In my last blog to you I wrote about IABA’s step towards interdisciplinary care for our families. Over the last month I’m beyond proud to say that each Behavioral Health Clinic has either a LCPC (Licensed Clinical Professional Counselor) or a LCSW (Licensed Clinical Social Worker) leading this charge under the guidance of our fabulous Dr. Toshi Szypra. Together this team is connecting with each family to ask, “How else can we help?” As the founder of IABA I’m still in awe of my incredible team that has the capacity to both listen and create. That is after all my very favorite thing.
A Season of Too Much
As we close out January that was full of the flu and snow days that never ended, February offers the light that spring is on its way. I wish I could say that in our success in hiring the positions that will create wrap-around care, excitement abounded. In our logical minds my team and I knew we were laying the foundation for something incredible. In reality three out of four of us have young children and had lost all patience for the month. We are people serving people and were at our limit. I would love to tell you we all leaned inward, took long weekends, and came back recharged. However, we all have a bit of work-a-holic in us that created a whole lot of resistance to being overwhelmed leading to, well, crashing.
As we sat around each other I knew I hadn’t led by example. I pushed instead of allowing space for life. Yes, there is a business to run, clients to serve, services to create, and employees to supervise. Every day someone around us needs something and we want to support, empower, and create independence among both clients and employees alike. January turned into a yes month when it should have been a month of setting boundaries for ourselves; boundaries that allow us to recharge and take care of ourselves and our families so when we do show up to work we’re present.
The wonderful Brene Brown gave me this priceless little phrase, “shitty first draft.” As the founder, the way I allowed us to burn out in January because of pressure at work and home was my shitty first draft. You see, one thing that sets IABA apart is that we are not chasing a corporate ladder. Not one employee is expected to give all of themselves away to the organization to take one step up that invisible ladder. Instead, we sit beside each other and listen, and employees advance when they are excellent at their craft. That was my vision at the start of IABA and it is still my vision today. When families come to IABA to gain access to care, I want them to know that as an employer we give that same care to our staff.

○ ○ ○

Tasks to perform:
a. In the IABA blog post, who guides the licensed counselors and social workers leading the clinics' interdisciplinary care?
b. According to the IABA blog post, why should January have been a month of setting boundaries? Answer in one to three sentences.
c. Can you extend the IABA blog post from where it stops?

○ ○ ○

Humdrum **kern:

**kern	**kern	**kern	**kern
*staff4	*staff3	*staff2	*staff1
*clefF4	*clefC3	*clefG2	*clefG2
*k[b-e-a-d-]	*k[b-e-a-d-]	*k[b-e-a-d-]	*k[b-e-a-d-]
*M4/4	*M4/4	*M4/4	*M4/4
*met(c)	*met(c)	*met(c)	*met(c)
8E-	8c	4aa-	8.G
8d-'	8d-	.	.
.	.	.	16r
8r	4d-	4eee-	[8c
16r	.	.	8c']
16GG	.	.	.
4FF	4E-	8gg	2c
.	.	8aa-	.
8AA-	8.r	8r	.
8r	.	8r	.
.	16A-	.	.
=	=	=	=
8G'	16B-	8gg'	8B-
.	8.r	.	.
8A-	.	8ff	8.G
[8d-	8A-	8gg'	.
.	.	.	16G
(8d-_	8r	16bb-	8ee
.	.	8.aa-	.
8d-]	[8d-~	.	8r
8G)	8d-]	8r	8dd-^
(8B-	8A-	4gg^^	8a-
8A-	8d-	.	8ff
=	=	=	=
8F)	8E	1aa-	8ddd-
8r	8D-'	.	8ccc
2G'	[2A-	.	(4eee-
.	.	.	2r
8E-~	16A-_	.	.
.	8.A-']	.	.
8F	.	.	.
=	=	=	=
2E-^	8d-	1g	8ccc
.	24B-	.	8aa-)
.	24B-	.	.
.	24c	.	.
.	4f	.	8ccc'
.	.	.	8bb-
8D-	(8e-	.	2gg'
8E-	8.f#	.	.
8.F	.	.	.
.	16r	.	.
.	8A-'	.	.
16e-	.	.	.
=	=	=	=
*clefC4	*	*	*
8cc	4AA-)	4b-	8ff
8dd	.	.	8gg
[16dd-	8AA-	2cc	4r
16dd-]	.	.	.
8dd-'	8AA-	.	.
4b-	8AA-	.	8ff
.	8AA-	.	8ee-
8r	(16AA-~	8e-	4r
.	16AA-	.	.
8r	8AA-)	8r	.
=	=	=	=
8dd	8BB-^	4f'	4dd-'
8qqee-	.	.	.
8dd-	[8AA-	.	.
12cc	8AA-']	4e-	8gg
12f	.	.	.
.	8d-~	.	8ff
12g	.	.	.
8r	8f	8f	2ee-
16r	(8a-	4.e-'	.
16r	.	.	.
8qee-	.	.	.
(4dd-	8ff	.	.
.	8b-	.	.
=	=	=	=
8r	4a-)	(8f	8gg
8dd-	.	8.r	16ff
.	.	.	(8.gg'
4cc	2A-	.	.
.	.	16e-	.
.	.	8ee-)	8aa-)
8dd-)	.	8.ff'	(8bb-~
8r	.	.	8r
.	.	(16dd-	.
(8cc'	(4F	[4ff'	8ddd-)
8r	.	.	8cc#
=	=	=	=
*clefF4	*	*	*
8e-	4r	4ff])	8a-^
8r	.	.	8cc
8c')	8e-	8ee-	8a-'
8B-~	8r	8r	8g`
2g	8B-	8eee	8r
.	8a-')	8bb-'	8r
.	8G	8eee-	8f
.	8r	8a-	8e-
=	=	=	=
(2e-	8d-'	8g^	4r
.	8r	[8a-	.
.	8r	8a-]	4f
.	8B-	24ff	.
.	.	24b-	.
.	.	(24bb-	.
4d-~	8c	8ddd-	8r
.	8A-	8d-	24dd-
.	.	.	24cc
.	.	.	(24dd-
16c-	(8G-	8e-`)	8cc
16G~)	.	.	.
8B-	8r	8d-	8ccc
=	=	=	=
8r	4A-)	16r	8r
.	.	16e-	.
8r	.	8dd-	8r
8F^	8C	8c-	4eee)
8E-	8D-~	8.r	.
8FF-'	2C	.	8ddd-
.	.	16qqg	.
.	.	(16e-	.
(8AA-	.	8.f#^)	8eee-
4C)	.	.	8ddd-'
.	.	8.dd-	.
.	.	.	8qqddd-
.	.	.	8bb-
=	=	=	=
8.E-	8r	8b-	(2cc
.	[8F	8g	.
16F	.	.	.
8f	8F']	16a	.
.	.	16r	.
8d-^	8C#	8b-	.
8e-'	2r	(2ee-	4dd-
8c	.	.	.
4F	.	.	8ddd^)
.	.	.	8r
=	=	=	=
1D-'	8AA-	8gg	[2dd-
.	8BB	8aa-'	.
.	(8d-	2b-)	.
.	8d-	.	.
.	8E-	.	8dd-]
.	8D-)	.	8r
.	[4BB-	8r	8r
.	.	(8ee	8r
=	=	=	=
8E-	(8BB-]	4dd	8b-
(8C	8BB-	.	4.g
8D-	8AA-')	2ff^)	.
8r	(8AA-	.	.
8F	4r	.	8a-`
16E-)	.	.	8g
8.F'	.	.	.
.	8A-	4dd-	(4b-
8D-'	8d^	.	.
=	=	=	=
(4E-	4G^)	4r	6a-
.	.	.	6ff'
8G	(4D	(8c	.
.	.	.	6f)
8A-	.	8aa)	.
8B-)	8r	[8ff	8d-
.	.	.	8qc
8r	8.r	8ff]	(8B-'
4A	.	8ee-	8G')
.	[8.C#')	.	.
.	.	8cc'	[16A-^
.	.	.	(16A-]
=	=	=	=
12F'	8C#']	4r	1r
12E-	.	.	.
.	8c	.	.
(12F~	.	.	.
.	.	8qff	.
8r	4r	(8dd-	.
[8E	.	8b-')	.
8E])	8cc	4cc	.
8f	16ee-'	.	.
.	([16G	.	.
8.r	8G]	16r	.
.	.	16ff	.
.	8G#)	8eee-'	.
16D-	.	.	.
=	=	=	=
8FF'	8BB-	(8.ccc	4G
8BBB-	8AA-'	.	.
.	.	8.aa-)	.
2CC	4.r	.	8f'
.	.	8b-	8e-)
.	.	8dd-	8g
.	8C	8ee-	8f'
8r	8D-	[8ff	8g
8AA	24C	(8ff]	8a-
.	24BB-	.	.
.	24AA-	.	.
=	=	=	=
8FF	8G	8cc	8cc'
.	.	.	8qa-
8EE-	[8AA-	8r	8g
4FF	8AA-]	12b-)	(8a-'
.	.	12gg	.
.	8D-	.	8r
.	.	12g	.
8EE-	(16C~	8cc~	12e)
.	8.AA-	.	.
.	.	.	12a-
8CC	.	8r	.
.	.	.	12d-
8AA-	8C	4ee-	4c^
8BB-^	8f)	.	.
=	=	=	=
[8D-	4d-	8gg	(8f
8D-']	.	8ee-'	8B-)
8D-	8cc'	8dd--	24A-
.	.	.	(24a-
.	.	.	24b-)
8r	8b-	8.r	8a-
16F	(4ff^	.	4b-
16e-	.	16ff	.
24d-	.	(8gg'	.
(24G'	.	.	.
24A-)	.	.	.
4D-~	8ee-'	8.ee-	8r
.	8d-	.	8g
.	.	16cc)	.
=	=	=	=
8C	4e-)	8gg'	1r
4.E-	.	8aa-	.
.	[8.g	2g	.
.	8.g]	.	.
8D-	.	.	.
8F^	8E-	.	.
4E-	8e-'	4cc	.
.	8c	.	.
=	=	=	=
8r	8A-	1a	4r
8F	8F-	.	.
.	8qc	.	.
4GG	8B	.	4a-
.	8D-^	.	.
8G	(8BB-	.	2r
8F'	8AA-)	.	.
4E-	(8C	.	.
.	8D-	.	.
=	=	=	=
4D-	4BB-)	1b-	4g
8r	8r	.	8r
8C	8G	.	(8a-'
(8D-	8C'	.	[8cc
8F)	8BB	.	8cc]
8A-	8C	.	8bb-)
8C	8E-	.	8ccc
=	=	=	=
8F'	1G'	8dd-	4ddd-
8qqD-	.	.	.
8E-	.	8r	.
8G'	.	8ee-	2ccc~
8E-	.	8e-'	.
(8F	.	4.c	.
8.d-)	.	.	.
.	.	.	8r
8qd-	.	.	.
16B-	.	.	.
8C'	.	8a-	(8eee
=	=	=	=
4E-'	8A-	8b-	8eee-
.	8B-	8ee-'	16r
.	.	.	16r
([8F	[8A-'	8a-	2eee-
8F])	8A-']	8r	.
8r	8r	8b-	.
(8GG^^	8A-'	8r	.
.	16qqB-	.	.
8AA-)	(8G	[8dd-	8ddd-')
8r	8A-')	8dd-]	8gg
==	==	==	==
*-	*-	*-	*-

○ ○ ○

Responses for each task:
a. Dr. Toshi Szypra.

b. Boundaries would have let the team recharge and take care of themselves and their families. Then, when they showed up to work, they would be present.

c.
A Chance to Start Anew
Overarchingly we excel at this balance though I do have to admit that “work, life balance” is a bit of a trigger phrase for me as the founder. In my 20’s, hiring also 20-somethings, this little phrase was overplayed. That being said, we are an organization of people, serving people. And we are a woman-led organization. The gift of this is not something that I take for granted. When you put women at a table together incredible things happen. As women we have the unique skill sets to see what is needed around us and the brilliance to create it. And, as women, we are still fighting uphill against the demands at home while trailblazing our careers. Like too many other women, we still get caught up in trying to do it all.
To change our trajectory for 2026 as a leadership team, I called out the way in which we were expecting too much of ourselves in January. Relief flooded the room and each of us was able to breathe and agree. We connected as people before we asked one more thing of each other at work. In that meeting I knew my team was back (and going to hopefully take some time off) as we recentered.
What I want you to know, dear reader, is that we are not immune from life. That we are moms like you, trying to do the best we can for our own children and for IABA. And that we know what it’s like to try and do it all. We also know, even when we crash, that it’s not on us to do everything. But it is most certainly on us to take care of ourselves before we take care of others. Last night I made a bone broth soup, poured a good glass of wine, and followed it with ice water at bed. As I type to you this morning I’m a step closer to being centered.
In the light of February I am hopeful to share with the families we support the message to care for themselves, too, and, where life feels overwhelming, to lean into IABA. While we might not be able to help in every aspect, we are listening, and we relate. Sometimes all the help anyone needs is to know they are not alone.